Question

How many different words can be formed from the letters of the word INTERMEDIATE? In how many of them, two vowels never come together?

Answer 1

Hint: Make use of permutations to arrange the letters (12 in this case). Use the multiplication of factorials to incorporate the repetition of letters. Use the property of permutation, n places can be filled by r distinct items in ${}^{n}{{\operatorname{P}}_{r}}$ ways, that is, 7 places can be filled by 6 distinct items in ${}^{7}{{\operatorname{P}}_{6}}$ ways. To find the permutations in which the vowels never come together, we fix the six vowels with gaps between them which are to be filled by the six consonants

Complete step-by-step solution:
If the 12 letters of the given word were distinct, we could have easily found out the answer using multiplication theory. The answer would have been 12!. Since there are multiple occurrences of different letters (indistinct) we use a different equation. We find the product of factorials of the number of occurrences of the different letters in the word and then divide the total number of possibilities (12! in this particular case ) by this product.
Let us first consider part one of the question. Here, we are asked to find the different words (with or without meaning and having 12 letters) that can be formed from the letters of the word INTERMEDIATE.
Total number of words that can be formed = (number of letters)! = 12!
Now if we look at the different letters of the word INTERMEDIATE, we can find that it has only 8 different letters namely I, N, T, E, R, M, D, and A. We can also see that the letter E is used thrice, I and T have used twice each and the rest of the letters are used once each.
By using multiplication theory,
 Product representing repetition = (number of E)! $\times $(number of I)! $\times $(number of T)!
=2!2!3! (The rest of the letters’ occurrences contribute 1! each to the product )
$\therefore $ The number of different words that can be formed from the letters of the word INTERMEDIATE$=\dfrac{12!}{2!2!3!}=12\times 11\times 10\times 9\times 8\times 7\times 6\times 5=19958400$
Hence the total number of words that can be formed using the letters of the word INTERMEDIATE is $=\dfrac{12!}{2!2!3!}=19958400$
Let us now consider part two of the question.
Here we are asked to find the number of words in which the vowels do not come together.
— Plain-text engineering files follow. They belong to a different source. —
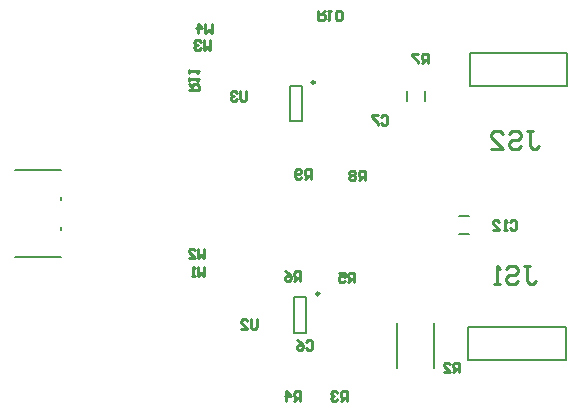
<source format=gbo>
G04*
G04 #@! TF.GenerationSoftware,Altium Limited,Altium Designer,19.1.7 (138)*
G04*
G04 Layer_Color=32896*
%FSLAX44Y44*%
%MOMM*%
G71*
G01*
G75*
%ADD10C,0.2500*%
%ADD12C,0.2000*%
%ADD13C,0.2540*%
D10*
X691640Y808060D02*
G03*
X691640Y808060I-1250J0D01*
G01*
X687830Y987010D02*
G03*
X687830Y987010I-1250J0D01*
G01*
D12*
X810070Y858640D02*
X818070D01*
X810070Y873640D02*
X818070D01*
X817880Y779780D02*
X900430D01*
Y751840D02*
Y779780D01*
X817880Y751840D02*
X900430D01*
X817880D02*
Y779780D01*
X819150Y984250D02*
X901700D01*
X819150D02*
Y1012190D01*
X901700D01*
Y984250D02*
Y1012190D01*
X670640Y775060D02*
Y805060D01*
X680640Y775060D02*
Y805060D01*
X670640Y775060D02*
X680640D01*
X670640Y805060D02*
X680640D01*
X788930Y745540D02*
Y783540D01*
X757930Y745540D02*
Y783540D01*
X780930Y971360D02*
Y979360D01*
X765930Y971360D02*
Y979360D01*
X473130Y862460D02*
Y864620D01*
Y887860D02*
Y890020D01*
X434130Y913260D02*
X473130D01*
X434130Y839220D02*
X473130D01*
X666830Y954010D02*
Y984010D01*
X676830Y954010D02*
Y984010D01*
X666830Y954010D02*
X676830D01*
X666830Y984010D02*
X676830D01*
D13*
X864873Y831845D02*
X869952D01*
X867412D01*
Y819149D01*
X869952Y816610D01*
X872491D01*
X875030Y819149D01*
X849638Y829306D02*
X852177Y831845D01*
X857256D01*
X859795Y829306D01*
Y826767D01*
X857256Y824228D01*
X852177D01*
X849638Y821688D01*
Y819149D01*
X852177Y816610D01*
X857256D01*
X859795Y819149D01*
X844560Y816610D02*
X839482D01*
X842021D01*
Y831845D01*
X844560Y829306D01*
X867413Y946145D02*
X872492D01*
X869952D01*
Y933449D01*
X872492Y930910D01*
X875031D01*
X877570Y933449D01*
X852178Y943606D02*
X854717Y946145D01*
X859796D01*
X862335Y943606D01*
Y941067D01*
X859796Y938528D01*
X854717D01*
X852178Y935988D01*
Y933449D01*
X854717Y930910D01*
X859796D01*
X862335Y933449D01*
X836943Y930910D02*
X847100D01*
X836943Y941067D01*
Y943606D01*
X839482Y946145D01*
X844561D01*
X847100Y943606D01*
X600630Y1036697D02*
Y1028700D01*
X597964Y1031366D01*
X595299Y1028700D01*
Y1036697D01*
X588634Y1028700D02*
Y1036697D01*
X592633Y1032699D01*
X587301D01*
X599360Y1022727D02*
Y1014730D01*
X596694Y1017396D01*
X594029Y1014730D01*
Y1022727D01*
X591363Y1021395D02*
X590030Y1022727D01*
X587364D01*
X586031Y1021395D01*
Y1020062D01*
X587364Y1018729D01*
X588697D01*
X587364D01*
X586031Y1017396D01*
Y1016063D01*
X587364Y1014730D01*
X590030D01*
X591363Y1016063D01*
X594520Y846197D02*
Y838200D01*
X591854Y840866D01*
X589188Y838200D01*
Y846197D01*
X581191Y838200D02*
X586523D01*
X581191Y843532D01*
Y844865D01*
X582524Y846197D01*
X585190D01*
X586523Y844865D01*
X594440Y830957D02*
Y822960D01*
X591774Y825626D01*
X589108Y822960D01*
Y830957D01*
X586442Y822960D02*
X583777D01*
X585109D01*
Y830957D01*
X586442Y829624D01*
X629920Y979547D02*
Y972883D01*
X628587Y971550D01*
X625921D01*
X624588Y972883D01*
Y979547D01*
X621923Y978214D02*
X620590Y979547D01*
X617924D01*
X616591Y978214D01*
Y976882D01*
X617924Y975549D01*
X619257D01*
X617924D01*
X616591Y974216D01*
Y972883D01*
X617924Y971550D01*
X620590D01*
X621923Y972883D01*
X638810Y786507D02*
Y779843D01*
X637477Y778510D01*
X634811D01*
X633478Y779843D01*
Y786507D01*
X625481Y778510D02*
X630813D01*
X625481Y783842D01*
Y785174D01*
X626814Y786507D01*
X629480D01*
X630813Y785174D01*
X581660Y980320D02*
X589657D01*
Y984319D01*
X588325Y985652D01*
X585659D01*
X584326Y984319D01*
Y980320D01*
Y982986D02*
X581660Y985652D01*
Y988317D02*
Y990983D01*
Y989650D01*
X589657D01*
X588325Y988317D01*
X581660Y994982D02*
Y997648D01*
Y996315D01*
X589657D01*
X588325Y994982D01*
X690880Y1047750D02*
Y1039753D01*
X694879D01*
X696212Y1041086D01*
Y1043751D01*
X694879Y1045084D01*
X690880D01*
X693546D02*
X696212Y1047750D01*
X698877D02*
X701543D01*
X700210D01*
Y1039753D01*
X698877Y1041086D01*
X705542D02*
X706875Y1039753D01*
X709541D01*
X710874Y1041086D01*
Y1046417D01*
X709541Y1047750D01*
X706875D01*
X705542Y1046417D01*
Y1041086D01*
X684530Y905510D02*
Y913507D01*
X680531D01*
X679198Y912175D01*
Y909509D01*
X680531Y908176D01*
X684530D01*
X681864D02*
X679198Y905510D01*
X676533Y906843D02*
X675200Y905510D01*
X672534D01*
X671201Y906843D01*
Y912175D01*
X672534Y913507D01*
X675200D01*
X676533Y912175D01*
Y910842D01*
X675200Y909509D01*
X671201D01*
X730250Y904240D02*
Y912237D01*
X726251D01*
X724918Y910904D01*
Y908239D01*
X726251Y906906D01*
X730250D01*
X727584D02*
X724918Y904240D01*
X722253Y910904D02*
X720920Y912237D01*
X718254D01*
X716921Y910904D01*
Y909572D01*
X718254Y908239D01*
X716921Y906906D01*
Y905573D01*
X718254Y904240D01*
X720920D01*
X722253Y905573D01*
Y906906D01*
X720920Y908239D01*
X722253Y909572D01*
Y910904D01*
X720920Y908239D02*
X718254D01*
X783590Y1003300D02*
Y1011297D01*
X779591D01*
X778258Y1009965D01*
Y1007299D01*
X779591Y1005966D01*
X783590D01*
X780924D02*
X778258Y1003300D01*
X775593Y1011297D02*
X770261D01*
Y1009965D01*
X775593Y1004633D01*
Y1003300D01*
X675640Y819150D02*
Y827147D01*
X671641D01*
X670308Y825815D01*
Y823149D01*
X671641Y821816D01*
X675640D01*
X672974D02*
X670308Y819150D01*
X662311Y827147D02*
X664977Y825815D01*
X667643Y823149D01*
Y820483D01*
X666310Y819150D01*
X663644D01*
X662311Y820483D01*
Y821816D01*
X663644Y823149D01*
X667643D01*
X721360Y817880D02*
Y825877D01*
X717361D01*
X716028Y824545D01*
Y821879D01*
X717361Y820546D01*
X721360D01*
X718694D02*
X716028Y817880D01*
X708031Y825877D02*
X713363D01*
Y821879D01*
X710697Y823212D01*
X709364D01*
X708031Y821879D01*
Y819213D01*
X709364Y817880D01*
X712030D01*
X713363Y819213D01*
X675640Y717550D02*
Y725547D01*
X671641D01*
X670308Y724214D01*
Y721549D01*
X671641Y720216D01*
X675640D01*
X672974D02*
X670308Y717550D01*
X663644D02*
Y725547D01*
X667643Y721549D01*
X662311D01*
X715010Y717550D02*
Y725547D01*
X711011D01*
X709678Y724214D01*
Y721549D01*
X711011Y720216D01*
X715010D01*
X712344D02*
X709678Y717550D01*
X707013Y724214D02*
X705680Y725547D01*
X703014D01*
X701681Y724214D01*
Y722882D01*
X703014Y721549D01*
X704347D01*
X703014D01*
X701681Y720216D01*
Y718883D01*
X703014Y717550D01*
X705680D01*
X707013Y718883D01*
X810260Y741680D02*
Y749677D01*
X806261D01*
X804928Y748344D01*
Y745679D01*
X806261Y744346D01*
X810260D01*
X807594D02*
X804928Y741680D01*
X796931D02*
X802263D01*
X796931Y747012D01*
Y748344D01*
X798264Y749677D01*
X800930D01*
X802263Y748344D01*
X853188Y868995D02*
X854521Y870327D01*
X857187D01*
X858520Y868995D01*
Y863663D01*
X857187Y862330D01*
X854521D01*
X853188Y863663D01*
X850523Y862330D02*
X847857D01*
X849190D01*
Y870327D01*
X850523Y868995D01*
X838526Y862330D02*
X843858D01*
X838526Y867662D01*
Y868995D01*
X839859Y870327D01*
X842525D01*
X843858Y868995D01*
X743968Y957895D02*
X745301Y959227D01*
X747967D01*
X749300Y957895D01*
Y952563D01*
X747967Y951230D01*
X745301D01*
X743968Y952563D01*
X741303Y959227D02*
X735971D01*
Y957895D01*
X741303Y952563D01*
Y951230D01*
X680468Y767394D02*
X681801Y768727D01*
X684467D01*
X685800Y767394D01*
Y762063D01*
X684467Y760730D01*
X681801D01*
X680468Y762063D01*
X672471Y768727D02*
X675137Y767394D01*
X677803Y764729D01*
Y762063D01*
X676470Y760730D01*
X673804D01*
X672471Y762063D01*
Y763396D01*
X673804Y764729D01*
X677803D01*
M02*

</source>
We have to find the number of ways the consonants can be arranged and then multiply it with the number of ways the vowels can be arranged. This gives us the total number of ways the letters can be arranged when the vowels do not come together.
Number of ways consonants can be arranged $=\dfrac{6!}{2!1!1!1!1!}=360$
Fixing 6 consonants creates 7 gaps which are to be filled by the 6 vowels (3 E, 2 I, and 1 A)
If all the vowels were different the 7 gaps can be arranged in ${}^{7}{{P}_{6}}$ ways.
But, since E and I occur thrice and twice respectively,
Number of ways vowels can be arranged =$\dfrac{{}^{7}{{P}_{6}}}{2!3!}$ $=\dfrac{7!}{1!2!3!}=\dfrac{5040}{12}=420$
$\therefore $ Total number of ways the letters can be arranged such that two vowels never come together
 = 420 $\times $ 360 = 151200
Hence, the total number of ways in which the letters of the word INTERMEDIATE can be arranged such that no vowels come together = 151200

Note: Always be careful while doing calculations. Never miss out on multiple occurrences of letters.
Alternate method:
Filling of 7 gaps by the 6 vowels can also be seen as an arrangement of a set of 6 into 7 slots, that is 7! ways are possible (Here the use of permutation can be avoided).